Nieman Journalism Lab: The right information, the right way, at the right time

"At 5:30 a.m., I got a text message from one of my local television stations alerting me that my kids’ school was closed because of an impending snowstorm. This was a valuable bit of information. .... This TV station gave me the specific information I wanted the way I wanted it and when I wanted it. ..."

Reuters: The economics of the New York Times paywall

Felix Salmon: "it’ll be much easier to change the number of articles that people can read for free than it will be to change the price of a monthly or annual subscription. ... the experience of the FT suggests that there’s a strong temptation to [gradually reduce the number of free articles per month]: it has been dialing down n to a very low level, as it becomes increasingly addicted to online subscription revenue."

NewsFuturist: Ask the right questions about paid content plans

Jeff Sonderman: "The huge fallacy I hear all the time behind arguments for requiring readers to pay for news goes like this: Our work is IMPORTANT and EXPENSIVE to produce. Society needs it, and we incur huge expenses to provide it, so consumers should pay us. ... Price is determined by the UNIQUE value your product provides TO THE CONSUMER. Both parts of the equation matter: how useful/valuable is it to the consumer, and could the same value be obtained elsewhere for less? Regarding news online, the second question is key."

John McQuaid: On newspapers and paywalls

"If your starting point is the assumption your product has “value,” you’d be wise to take a hard look at exactly what that value is on the open market. But the API evidently has not conducted that kind of clear-eyed self-assessment. It sees the economic value of newspaper content as self-evident, of a piece with its perceived social value, and something that must be preserved first, improved upon later."

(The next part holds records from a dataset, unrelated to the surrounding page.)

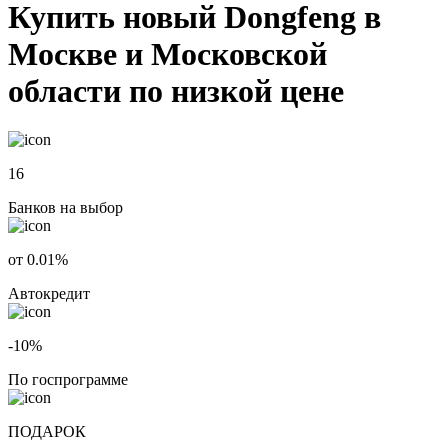
Купить новый Dongfeng в
Москве и Московской
области по низкой цене
16
Банков на выбор
от 0.01%
Автокредит
-10%
По госпрограмме
ПОДАРОК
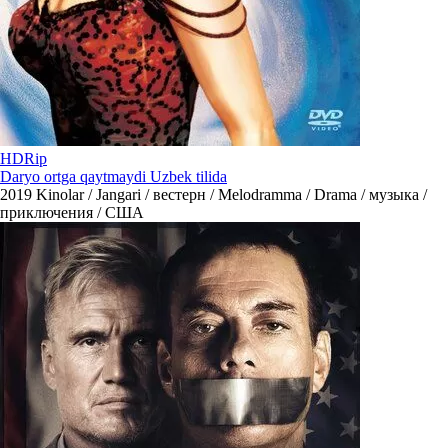
HDRip
Daryo ortga qaytmaydi Uzbek tilida
2019
Kinolar / Jangari / вестерн / Melodramma / Drama / музыка /
приключения / США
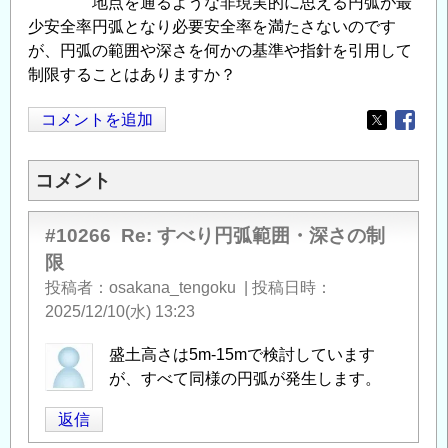
地点を通るような非現実的に思える円弧が最
少安全率円弧となり必要安全率を満たさないのです
が、円弧の範囲や深さを何かの基準や指針を引用して
制限することはありますか？
コメントを追加
Opens in
Opens
コメント
#10266
Re: すべり円弧範囲・深さの制
限
投稿者
osakana_tengoku
|
投稿日時
2025/12/10(水) 13:23
盛土高さは5m-15mで検討しています
が、すべて同様の円弧が発生します。
返信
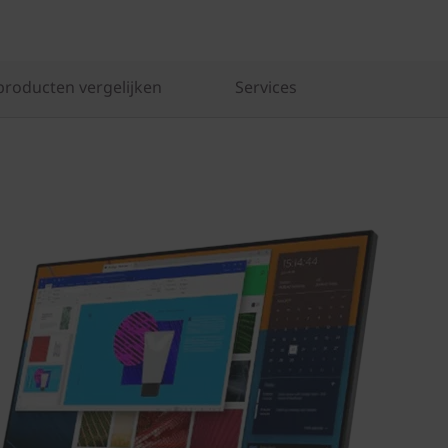
producten vergelijken
Services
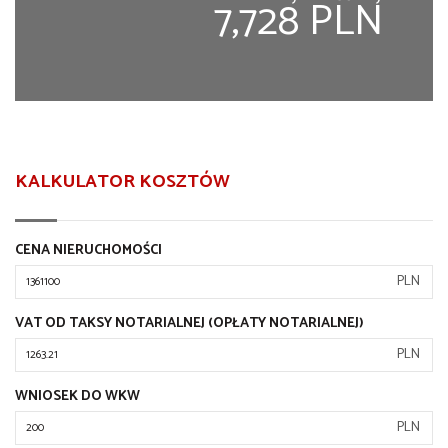
7,728 PLN
KALKULATOR KOSZTÓW
CENA NIERUCHOMOŚCI
PLN
VAT OD TAKSY NOTARIALNEJ (OPŁATY NOTARIALNEJ)
PLN
WNIOSEK DO WKW
PLN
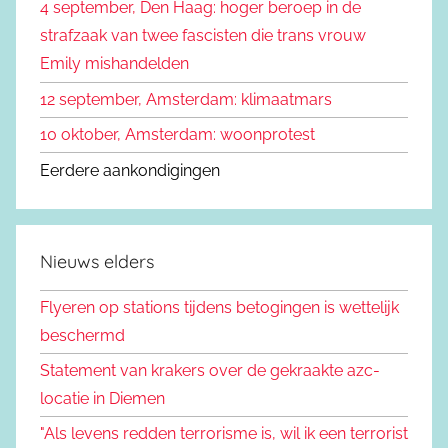
4 september, Den Haag: hoger beroep in de
r
strafzaak van twee fascisten die trans vrouw
:
Emily mishandelden
12 september, Amsterdam: klimaatmars
10 oktober, Amsterdam: woonprotest
Eerdere aankondigingen
Nieuws elders
Flyeren op stations tijdens betogingen is wettelijk
beschermd
Statement van krakers over de gekraakte azc-
locatie in Diemen
"Als levens redden terrorisme is, wil ik een terrorist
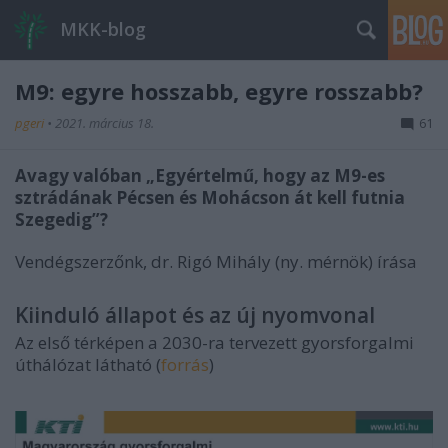
MKK-blog
M9: egyre hosszabb, egyre rosszabb?
pgeri
•
2021. március 18.
61
Avagy valóban „Egyértelmű, hogy az M9-es
sztrádának Pécsen és Mohácson át kell futnia
Szegedig”?
Vendégszerzőnk, dr. Rigó Mihály (ny. mérnök) írása
Kiinduló állapot és az új nyomvonal
Az első térképen a 2030-ra tervezett gyorsforgalmi
úthálózat látható (
forrás
)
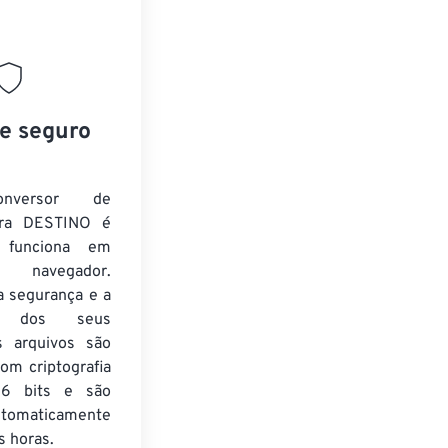
”
 e seguro
nversor de
ra DESTINO é
e funciona em
 navegador.
a segurança e a
de dos seus
s arquivos são
om criptografia
6 bits e são
utomaticamente
 horas.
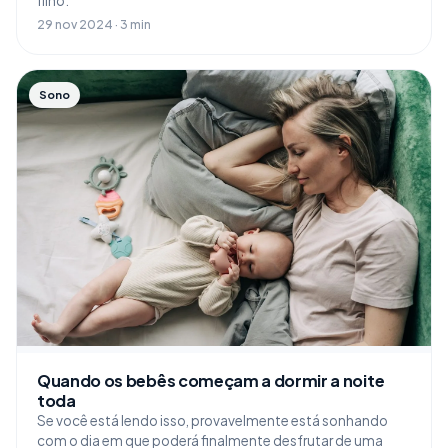
filho.
29 nov 2024 · 3 min
Sono
Quando os bebês começam a dormir a noite
toda
Se você está lendo isso, provavelmente está sonhando
com o dia em que poderá finalmente desfrutar de uma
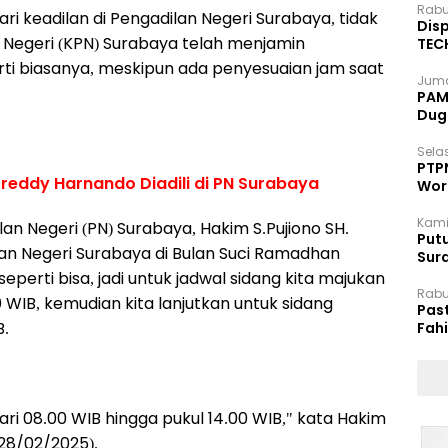
Rabu
ri keadilan di Pengadilan Negeri Surabaya, tidak
Disp
n Negeri (KPN) Surabaya telah menjamin
TEC
Dip
rti biasanya, meskipun ada penyesuaian jam saat
Juma
PAM 
Dug
Selas
PTP
, Greddy Harnando Diadili di PN Surabaya
Wor
Kami
n Negeri (PN) Surabaya, Hakim S.Pujiono SH.
Putu
n Negeri Surabaya di Bulan Suci Ramadhan
Sur
Dok
perti bisa, jadi untuk jadwal sidang kita majukan
Rabu
0 WIB, kemudian kita lanjutkan untuk sidang
Pas
B.
Fah
Moj
ari 08.00 WIB hingga pukul 14.00 WIB," kata Hakim
(28/02/2025).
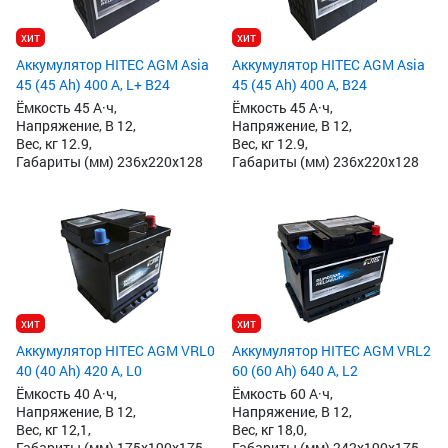
хит
хит
Аккумулятор HITEC AGM Asia
Аккумулятор HITEC AGM Asia
45 (45 Ah) 400 А, L+ B24
45 (45 Ah) 400 А, B24
Ёмкость 45 А·ч,
Ёмкость 45 А·ч,
Напряжение, В 12,
Напряжение, В 12,
Вес, кг 12.9,
Вес, кг 12.9,
Габариты (мм) 236x220x128
Габариты (мм) 236x220x128
хит
хит
Аккумулятор HITEC AGM VRL0
Аккумулятор HITEC AGM VRL2
40 (40 Ah) 420 А, L0
60 (60 Ah) 640 А, L2
Ёмкость 40 А·ч,
Ёмкость 60 А·ч,
Напряжение, В 12,
Напряжение, В 12,
Вес, кг 12,1,
Вес, кг 18,0,
Габариты (мм) 175x190x175
Габариты (мм) 242x190x175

Editor & Publisher: Get Out of the Printing Business, Moody’s Tells Newspapers

"Unless newspapers can figure out how to reduce their high fixed costs of printing and circulation, their already low credit ratings could fall even farther, Moody's Investors Service warns in a report relased Thursday. ... Moody's calls it a "structural disconnect" with just 14% of cash operating costs, on average, devoted to content creation, while about 70% of costs are devoted to printing, distribution and corporate functions."

Albert Sun: Price Discriminate! The economics of charging for online content

"What you really need to do to monetize content is to take a page from the airlines and freemium web services and every other company with a product ever and learn how to price discriminate. Not only will you make much more money doing it, you will produce much better quality journalism as well."